▶ **What you will do**
Return each line of the entries that mentions the word "labels".

[Stored data]

↓↓↓

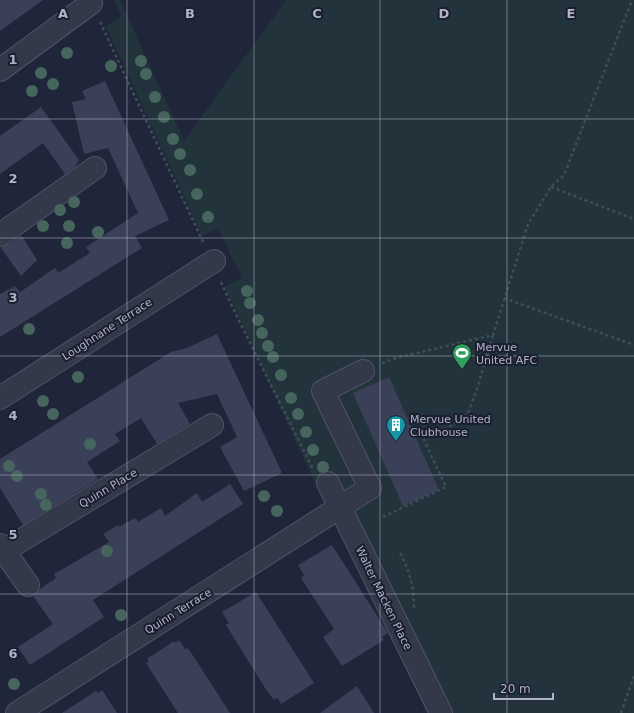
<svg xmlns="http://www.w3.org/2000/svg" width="634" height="713" viewBox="0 0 634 713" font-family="'DejaVu Sans',sans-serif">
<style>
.green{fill:#22333b}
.building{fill:#3a4058}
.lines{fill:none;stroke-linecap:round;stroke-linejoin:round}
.minor-casing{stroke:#4f5365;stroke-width:24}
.path{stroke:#3d4f55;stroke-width:2.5;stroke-dasharray:3 3;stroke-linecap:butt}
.minor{stroke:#34394a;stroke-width:22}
.tree{fill:#46655d}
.grid{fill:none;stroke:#afb3c6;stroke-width:1;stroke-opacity:0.55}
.labels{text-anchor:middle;stroke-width:4;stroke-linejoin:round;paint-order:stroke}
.street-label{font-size:11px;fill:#afb3c6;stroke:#1a1e2f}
.poi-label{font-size:11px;fill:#afb3c6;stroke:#1a1e2f;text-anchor:start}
.grid-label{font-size:13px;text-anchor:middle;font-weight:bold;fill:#afb3c6;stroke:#1a1e2f;stroke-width:4;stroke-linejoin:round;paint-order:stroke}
</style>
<rect width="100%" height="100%" fill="#20263a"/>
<polygon class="green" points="114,0 120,0 184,141 286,0 634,0 634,713 448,713 342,485 337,488 331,472 315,483 225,287 242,278 218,228 202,236 106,27 121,16"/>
<g class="building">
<polygon points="0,0 43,0 0,31"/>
<polygon points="105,81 169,220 135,236 142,248 0,337 0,294 15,286 20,292 55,268 58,273 90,253 86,247 138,213 108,148 84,154 72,102 86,99 82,91"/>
<polygon points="41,107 79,160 75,167 65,174 43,143 0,174 0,136"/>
<polygon points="22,236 37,260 21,276 1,248"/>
<polygon points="217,334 282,473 244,491 220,447 237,437 217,394 178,403 190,424 157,444 141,418 115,434 120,441 87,462 98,479 23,525 0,488 0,459 171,352 187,348"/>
<polygon points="389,377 439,490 403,506 353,393"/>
<polygon points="230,484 243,504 93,600 104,617 30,665 18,647 53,624 33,596 40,589 56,578 54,574 109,542 103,534 118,525 119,527 135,518 138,522 161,508 165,516 197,493 202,502"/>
<polygon points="332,545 388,633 382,637 384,640 342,666 323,637 334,629 301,578 304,575 298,565"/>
<polygon points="256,592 314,683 281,704 278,698 274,700 265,688 226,625 229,623 222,612"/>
<polygon points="179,640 185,649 188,648 230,713 178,713 146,663 149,661 147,659 174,641 175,643"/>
<polygon points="357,686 374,713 320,713"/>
<polygon points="102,690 117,713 62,713 96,691 98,693"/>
</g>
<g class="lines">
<defs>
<g id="minor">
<polyline points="0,70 91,3"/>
<polyline points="0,235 95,168"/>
<polyline points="0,398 214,261"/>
<polyline points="328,483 441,713"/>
<polyline points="0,545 28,585"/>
<polyline points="0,553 212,425"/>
<polyline points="17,713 370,488 323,391 363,371"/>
</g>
</defs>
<use href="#minor" class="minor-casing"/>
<g class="path">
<polyline points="100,22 204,244"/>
<polyline points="551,187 634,219"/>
<polyline points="221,282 237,317 313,469"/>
<polyline points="504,298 634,345"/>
<polyline points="382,363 396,358 493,335 528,224 551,187 564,175 632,0"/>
<polyline points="383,517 446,487 424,440 460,421 468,413 477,389 493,335"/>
<path d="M400,553c10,18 14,35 14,55"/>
<polyline points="621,713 634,676"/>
</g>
<use href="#minor" class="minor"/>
</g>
<g class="tree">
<circle cx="67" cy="53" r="6"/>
<circle cx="141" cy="61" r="6"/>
<circle cx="111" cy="66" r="6"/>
<circle cx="41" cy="73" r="6"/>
<circle cx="146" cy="74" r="6"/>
<circle cx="53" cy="84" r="6"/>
<circle cx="32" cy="91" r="6"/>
<circle cx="155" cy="97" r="6"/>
<circle cx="164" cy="117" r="6"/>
<circle cx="173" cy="139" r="6"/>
<circle cx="180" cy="154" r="6"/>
<circle cx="190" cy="170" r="6"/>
<circle cx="197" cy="194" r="6"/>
<circle cx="74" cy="202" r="6"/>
<circle cx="60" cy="210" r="6"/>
<circle cx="208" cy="217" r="6"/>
<circle cx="43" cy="226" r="6"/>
<circle cx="69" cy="226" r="6"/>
<circle cx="98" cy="232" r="6"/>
<circle cx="67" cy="243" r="6"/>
<circle cx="247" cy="291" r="6"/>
<circle cx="250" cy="303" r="6"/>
<circle cx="258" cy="320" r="6"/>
<circle cx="29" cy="329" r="6"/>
<circle cx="262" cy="333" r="6"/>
<circle cx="268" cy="346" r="6"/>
<circle cx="273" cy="357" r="6"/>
<circle cx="281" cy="375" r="6"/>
<circle cx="78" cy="377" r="6"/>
<circle cx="291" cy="398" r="6"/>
<circle cx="43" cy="401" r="6"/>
<circle cx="53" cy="414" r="6"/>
<circle cx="298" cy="414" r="6"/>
<circle cx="306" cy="432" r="6"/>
<circle cx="90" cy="444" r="6"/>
<circle cx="313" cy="450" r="6"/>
<circle cx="9" cy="466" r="6"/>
<circle cx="323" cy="467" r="6"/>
<circle cx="17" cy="476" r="6"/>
<circle cx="41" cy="494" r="6"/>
<circle cx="264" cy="496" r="6"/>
<circle cx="46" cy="505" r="6"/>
<circle cx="277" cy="511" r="6"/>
<circle cx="107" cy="551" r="6"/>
<circle cx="121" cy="615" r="6"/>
<circle cx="14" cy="684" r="6"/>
</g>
<path class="grid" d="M127,0v713M254,0v713M380,0v713M507,0v713M0,119h634M0,238h634M0,356h634M0,475h634M0,594h634"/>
<defs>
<symbol id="stadium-pin" viewBox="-11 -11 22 30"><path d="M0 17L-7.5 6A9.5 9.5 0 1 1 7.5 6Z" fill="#2e9e5b" stroke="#1a1e2f"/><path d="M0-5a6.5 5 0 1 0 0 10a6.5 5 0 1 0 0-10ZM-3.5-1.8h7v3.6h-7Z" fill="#fff"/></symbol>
<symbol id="building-pin" viewBox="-11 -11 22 30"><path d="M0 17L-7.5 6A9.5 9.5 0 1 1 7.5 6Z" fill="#0f9aa8" stroke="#1a1e2f"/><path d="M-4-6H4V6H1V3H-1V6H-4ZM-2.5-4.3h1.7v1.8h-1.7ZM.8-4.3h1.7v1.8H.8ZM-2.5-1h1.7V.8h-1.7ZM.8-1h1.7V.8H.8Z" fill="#fff"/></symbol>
</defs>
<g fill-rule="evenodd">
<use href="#stadium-pin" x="451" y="342" width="22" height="30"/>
<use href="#building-pin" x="385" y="414" width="22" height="30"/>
</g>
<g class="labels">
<g class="street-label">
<text transform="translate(107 329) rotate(-33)" y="4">Loughnane Terrace</text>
<text transform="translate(108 488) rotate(-31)" y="4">Quinn Place</text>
<text transform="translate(384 598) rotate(64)" y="4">Walter Macken Place</text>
<text transform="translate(178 611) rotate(-32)" y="4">Quinn Terrace</text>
</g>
<g class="poi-label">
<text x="476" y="351">Mervue<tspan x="476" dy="13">United AFC</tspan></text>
<text x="410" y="423">Mervue United<tspan x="410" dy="13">Clubhouse</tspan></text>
</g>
</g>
<g class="grid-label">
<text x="63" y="18">A</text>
<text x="190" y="18">B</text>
<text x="317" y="18">C</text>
<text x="444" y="18">D</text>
<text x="571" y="18">E</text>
<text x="13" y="64">1</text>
<text x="13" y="183">2</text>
<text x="13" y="302">3</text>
<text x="13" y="420">4</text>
<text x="13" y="539">5</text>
<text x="13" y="658">6</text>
</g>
<path d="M494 693v6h59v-6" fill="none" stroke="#afb3c6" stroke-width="2"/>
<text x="500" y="693" font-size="12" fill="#afb3c6" stroke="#1a1e2f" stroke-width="3" paint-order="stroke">20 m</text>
</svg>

↑↑↑

▶ **Output**
.labels{text-anchor:middle;stroke-width:4;stroke-linejoin:round;paint-order:stroke}
<g class="labels">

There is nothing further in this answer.